Start of GIVEN RECORDS
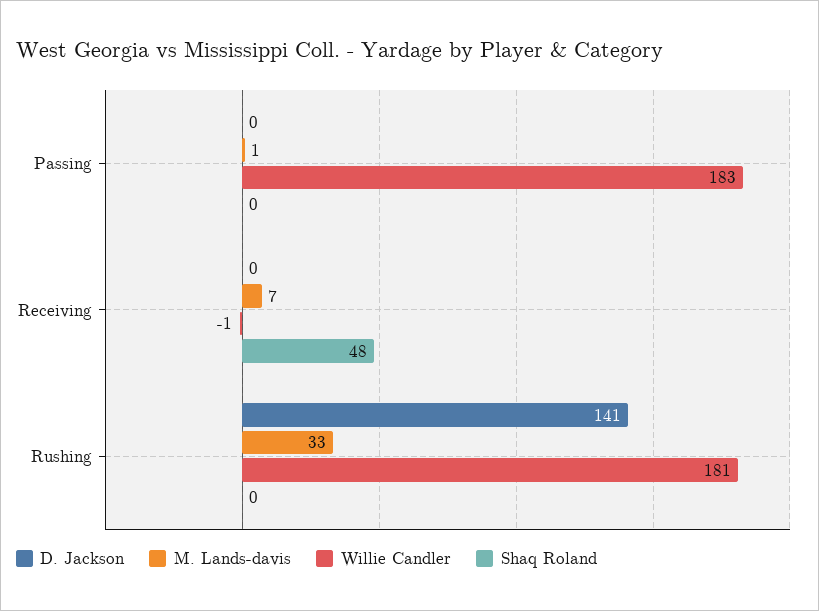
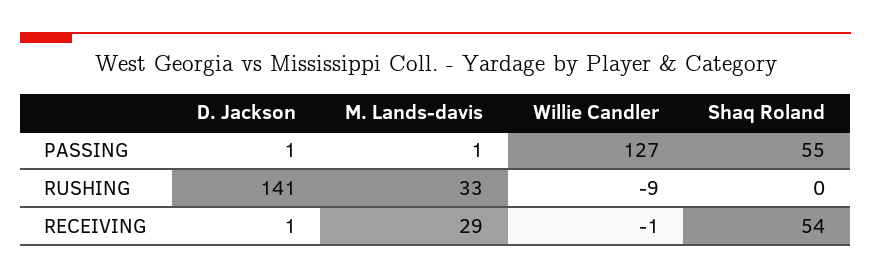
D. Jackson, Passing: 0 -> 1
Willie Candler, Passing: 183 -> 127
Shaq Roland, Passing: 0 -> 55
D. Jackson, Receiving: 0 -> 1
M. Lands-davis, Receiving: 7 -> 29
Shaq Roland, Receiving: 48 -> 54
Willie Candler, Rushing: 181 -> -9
End of GIVEN RECORDS
Start of GIVEN RECORDS
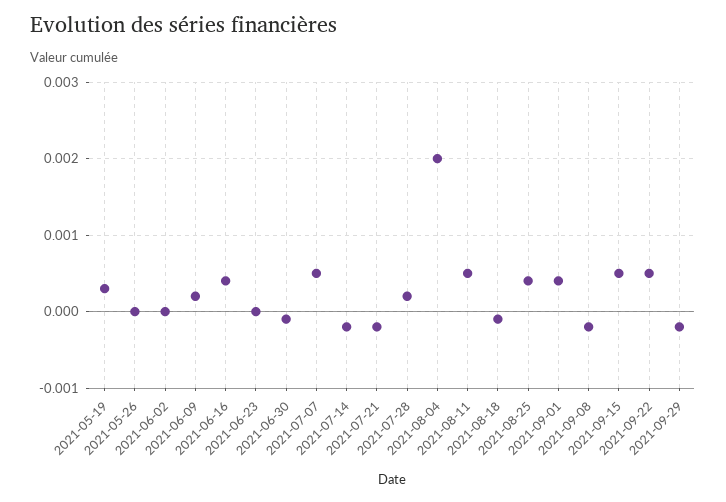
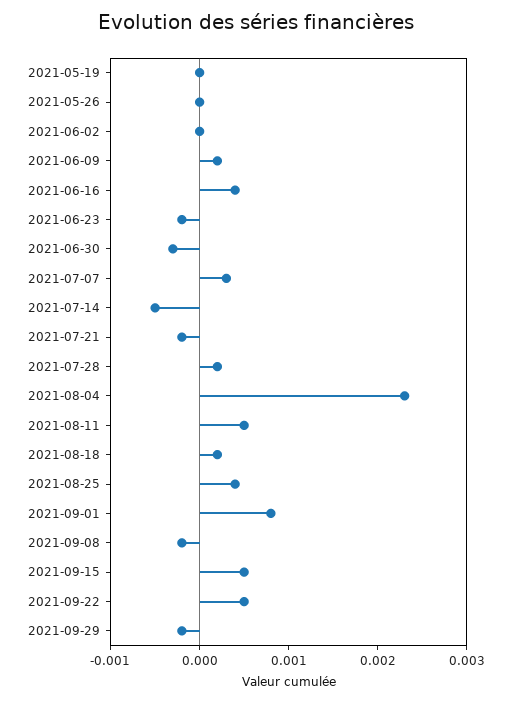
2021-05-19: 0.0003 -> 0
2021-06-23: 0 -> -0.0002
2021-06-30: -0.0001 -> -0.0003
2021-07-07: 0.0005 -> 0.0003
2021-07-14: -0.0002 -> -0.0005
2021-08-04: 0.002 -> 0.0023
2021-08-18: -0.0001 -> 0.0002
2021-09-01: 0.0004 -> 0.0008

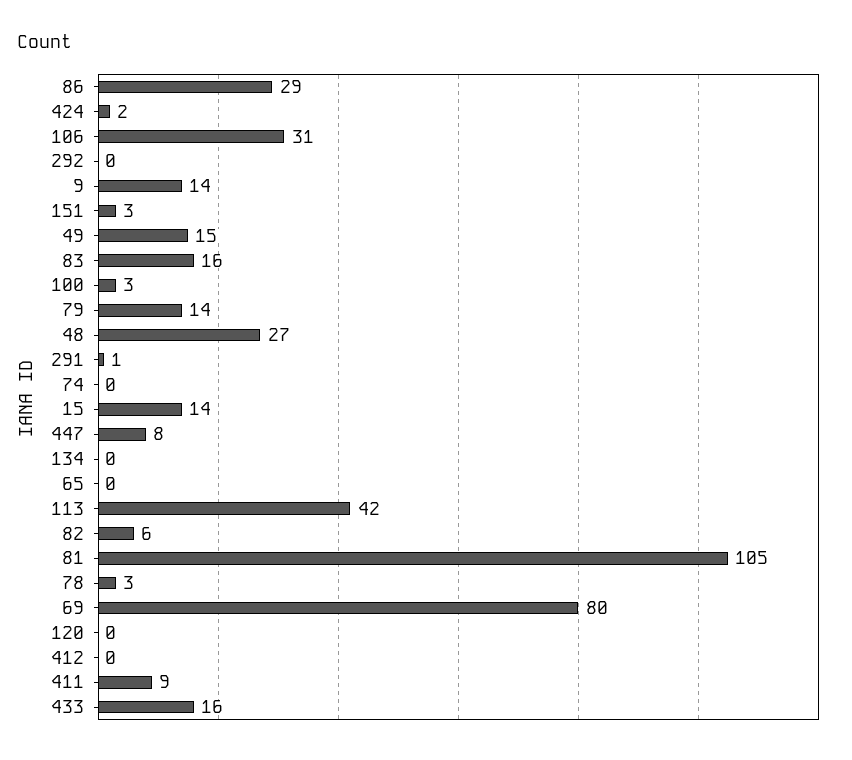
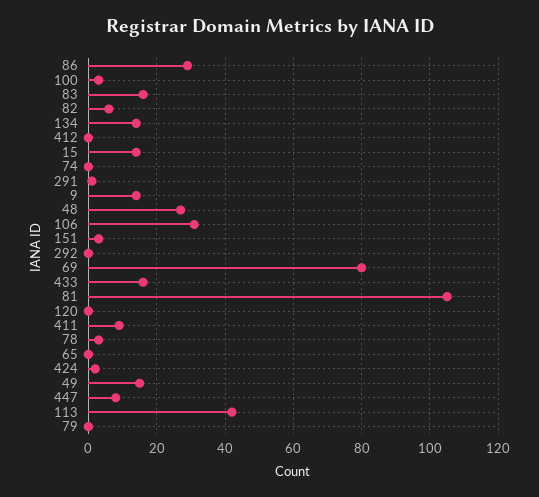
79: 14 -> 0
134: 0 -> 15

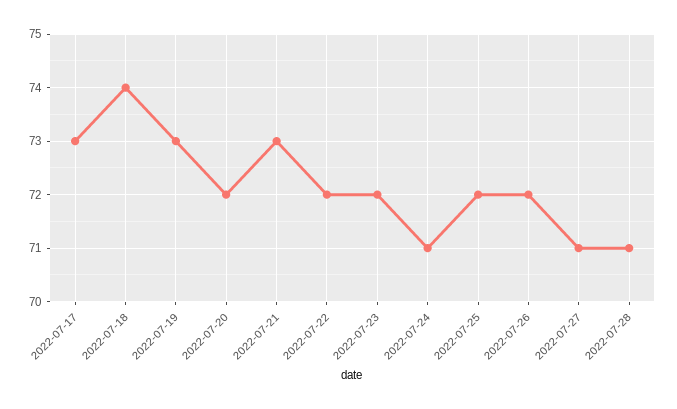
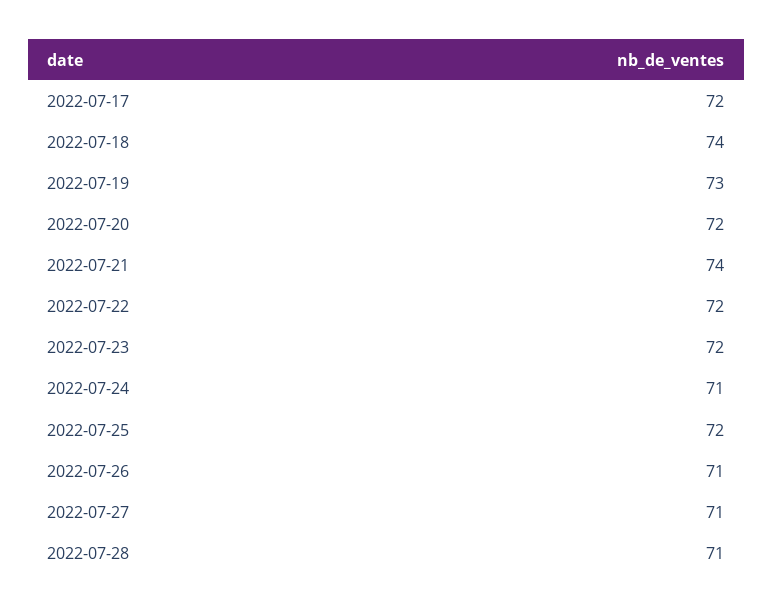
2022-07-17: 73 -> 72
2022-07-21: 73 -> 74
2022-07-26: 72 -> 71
End of GIVEN RECORDS
→ PROBLEM TO WORK ON:
Pick out, from the lines above, every one that contains the string "Willie".

→ ANSWER SPACE:
Willie Candler, Passing: 183 -> 127
Willie Candler, Rushing: 181 -> -9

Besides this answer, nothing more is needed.